Photograph of the tea sensory evaluation setting. Evaluations included the appearance of the manufactured tea, the color of the liquid and the aroma and taste of the drinking tea.
Table 8.
The results of a chemical analysis of the manufactured tea.
Table 8.
The results of a chemical analysis of the manufactured tea.
Treatment | Theanine (mg/g) | Caffeine (mg/g) | Catechin (mg/g) | Total catechin (mg/g) |
---|
Spring |
Regular-P | 9.26 ± 0.09 b | 15.55 ± 0.44 a | 23.34 ± 0.53 a | 96.44 ± 1.59 a |
Low-P | 10.76 ± 0.00 a | 17.01 ± 0.42 a | 24.75 ± 1.22 a | 95.16 ± 2.51 a |
Winter |
Regular-P | 6.55 ± 0.31 a | 14.98 ± 0.67 a | 21.54 ± 1.44 a | 46.00 ± 2.26 a |
Low-P | 7.49 ± 0.23 a | 15.13 ± 0.24 a | 19.49 ± 0.42 a | 43.15 ± 0.50 a |
4. Conclusions
Excessive fertilization does not improve plant growth, but threatens soil and water quality. Taipei Feitsui Reservoir Administration in Taiwan attempts to preserve good water quality by promoting low-P fertilizers as a new BMP. This study demonstrated the results of applying low-P and regular-P fertilizers and concluded that low-P fertilizers help to improve the quality of the effluents and brewed tea at the study sites. There were no significant differences in the agricultural characteristics and yield between the low-P and regular-P fields. The taste of the manufactured tea from the low-P field was judged to be better, because the brewed tea contained more theanine. Although this study did not focus on N, the extremely high TN concentration of effluents from the regular-P field should be noted for future studies.
The test fields were located on existing tea plantations and have been cultivated and harvested for many years.
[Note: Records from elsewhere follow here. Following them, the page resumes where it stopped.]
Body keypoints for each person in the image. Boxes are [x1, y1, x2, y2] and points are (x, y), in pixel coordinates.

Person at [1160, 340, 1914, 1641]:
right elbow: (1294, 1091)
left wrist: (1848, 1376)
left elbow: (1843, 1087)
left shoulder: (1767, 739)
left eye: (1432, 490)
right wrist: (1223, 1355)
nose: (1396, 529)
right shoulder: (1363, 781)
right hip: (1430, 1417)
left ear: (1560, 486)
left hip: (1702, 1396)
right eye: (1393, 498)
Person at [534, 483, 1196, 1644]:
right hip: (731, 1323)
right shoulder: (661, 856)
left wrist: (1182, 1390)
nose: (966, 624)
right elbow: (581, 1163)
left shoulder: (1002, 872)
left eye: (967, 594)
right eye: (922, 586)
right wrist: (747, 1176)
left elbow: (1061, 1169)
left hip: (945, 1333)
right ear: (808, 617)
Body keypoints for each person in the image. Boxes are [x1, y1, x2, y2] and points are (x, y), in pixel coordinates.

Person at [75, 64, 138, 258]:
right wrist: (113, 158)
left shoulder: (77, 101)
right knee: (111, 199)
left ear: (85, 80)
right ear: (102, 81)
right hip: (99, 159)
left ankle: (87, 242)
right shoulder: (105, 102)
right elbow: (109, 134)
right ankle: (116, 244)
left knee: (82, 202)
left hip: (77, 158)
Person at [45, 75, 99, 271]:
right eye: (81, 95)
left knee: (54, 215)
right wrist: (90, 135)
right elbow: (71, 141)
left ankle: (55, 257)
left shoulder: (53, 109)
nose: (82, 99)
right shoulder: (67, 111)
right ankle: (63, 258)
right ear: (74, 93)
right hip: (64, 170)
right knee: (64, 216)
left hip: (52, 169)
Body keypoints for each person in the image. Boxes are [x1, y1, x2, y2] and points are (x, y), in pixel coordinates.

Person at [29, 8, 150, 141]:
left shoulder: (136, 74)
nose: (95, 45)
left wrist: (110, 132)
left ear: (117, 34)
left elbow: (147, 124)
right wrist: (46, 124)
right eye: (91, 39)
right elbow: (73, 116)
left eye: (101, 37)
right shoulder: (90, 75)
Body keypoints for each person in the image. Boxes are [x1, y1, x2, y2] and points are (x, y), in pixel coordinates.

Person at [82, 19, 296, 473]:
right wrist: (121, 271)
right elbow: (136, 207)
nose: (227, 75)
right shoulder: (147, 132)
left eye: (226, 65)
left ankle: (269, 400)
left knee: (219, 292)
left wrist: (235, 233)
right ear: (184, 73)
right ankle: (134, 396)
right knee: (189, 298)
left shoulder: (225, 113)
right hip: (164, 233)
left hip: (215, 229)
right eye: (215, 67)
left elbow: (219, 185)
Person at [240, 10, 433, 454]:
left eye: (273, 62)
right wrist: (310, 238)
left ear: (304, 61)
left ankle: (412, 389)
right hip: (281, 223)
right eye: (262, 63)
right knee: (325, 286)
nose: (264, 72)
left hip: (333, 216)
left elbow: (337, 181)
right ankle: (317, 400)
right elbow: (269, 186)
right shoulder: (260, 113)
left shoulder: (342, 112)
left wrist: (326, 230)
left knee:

Therefore, the precondition of the soil influenced the study results. The available P in the original soil of the low-P test field was already enriched, so the low-P fertilizers were sufficient to maintain the tea yield and even improved the tea quality. Low-P fertilizers should be considered as an alternative BMP for specific situations, but they should not be used as a universal BMP for all croplands.